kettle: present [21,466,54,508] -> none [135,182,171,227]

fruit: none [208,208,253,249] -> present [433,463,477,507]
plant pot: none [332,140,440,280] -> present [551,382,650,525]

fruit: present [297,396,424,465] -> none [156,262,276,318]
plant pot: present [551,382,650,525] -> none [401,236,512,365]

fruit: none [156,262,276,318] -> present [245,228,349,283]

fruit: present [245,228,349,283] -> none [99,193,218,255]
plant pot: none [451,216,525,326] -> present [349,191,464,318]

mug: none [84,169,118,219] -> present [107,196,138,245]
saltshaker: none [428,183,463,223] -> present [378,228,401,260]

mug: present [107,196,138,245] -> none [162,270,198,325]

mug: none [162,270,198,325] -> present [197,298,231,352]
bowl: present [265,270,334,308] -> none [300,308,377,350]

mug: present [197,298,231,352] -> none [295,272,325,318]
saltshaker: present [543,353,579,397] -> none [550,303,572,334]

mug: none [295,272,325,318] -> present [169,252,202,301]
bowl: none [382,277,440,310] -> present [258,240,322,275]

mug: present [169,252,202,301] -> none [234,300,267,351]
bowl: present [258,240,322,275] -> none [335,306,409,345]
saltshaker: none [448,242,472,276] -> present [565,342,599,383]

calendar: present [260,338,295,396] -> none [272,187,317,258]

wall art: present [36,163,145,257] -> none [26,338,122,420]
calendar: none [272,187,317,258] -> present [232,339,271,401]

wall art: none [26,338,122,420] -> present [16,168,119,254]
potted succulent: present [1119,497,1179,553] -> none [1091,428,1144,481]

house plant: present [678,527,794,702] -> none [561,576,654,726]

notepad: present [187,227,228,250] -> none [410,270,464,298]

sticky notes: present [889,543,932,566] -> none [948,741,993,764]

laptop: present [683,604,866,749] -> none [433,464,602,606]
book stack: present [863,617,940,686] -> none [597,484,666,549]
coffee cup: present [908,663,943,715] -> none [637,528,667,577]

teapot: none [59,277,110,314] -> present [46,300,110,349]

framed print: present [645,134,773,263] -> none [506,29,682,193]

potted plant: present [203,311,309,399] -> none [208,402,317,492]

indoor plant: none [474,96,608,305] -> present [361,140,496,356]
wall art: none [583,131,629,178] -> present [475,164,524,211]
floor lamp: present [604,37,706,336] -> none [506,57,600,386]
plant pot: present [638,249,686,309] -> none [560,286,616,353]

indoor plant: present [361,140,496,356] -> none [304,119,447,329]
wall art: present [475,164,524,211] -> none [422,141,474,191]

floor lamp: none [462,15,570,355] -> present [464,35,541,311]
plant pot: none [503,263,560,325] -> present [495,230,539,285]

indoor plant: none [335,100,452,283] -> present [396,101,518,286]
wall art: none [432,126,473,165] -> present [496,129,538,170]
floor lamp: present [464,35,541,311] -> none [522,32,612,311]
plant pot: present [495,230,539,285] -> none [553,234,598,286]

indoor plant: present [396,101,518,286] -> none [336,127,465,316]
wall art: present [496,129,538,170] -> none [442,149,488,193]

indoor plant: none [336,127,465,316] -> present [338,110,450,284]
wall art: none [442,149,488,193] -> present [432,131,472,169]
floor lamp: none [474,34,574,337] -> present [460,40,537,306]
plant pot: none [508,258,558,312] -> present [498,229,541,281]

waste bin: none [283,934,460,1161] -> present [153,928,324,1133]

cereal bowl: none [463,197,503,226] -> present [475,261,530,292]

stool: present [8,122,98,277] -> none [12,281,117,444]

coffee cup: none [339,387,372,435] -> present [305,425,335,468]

● ● ●

(Exercise instructions): Exactly the lines from the one containing "plant pot: none [508,258,558,312]" through the last line of the material above are to be returned, with nothing else.

(Solution to this task):
plant pot: none [508,258,558,312] -> present [498,229,541,281]

waste bin: none [283,934,460,1161] -> present [153,928,324,1133]

cereal bowl: none [463,197,503,226] -> present [475,261,530,292]

stool: present [8,122,98,277] -> none [12,281,117,444]

coffee cup: none [339,387,372,435] -> present [305,425,335,468]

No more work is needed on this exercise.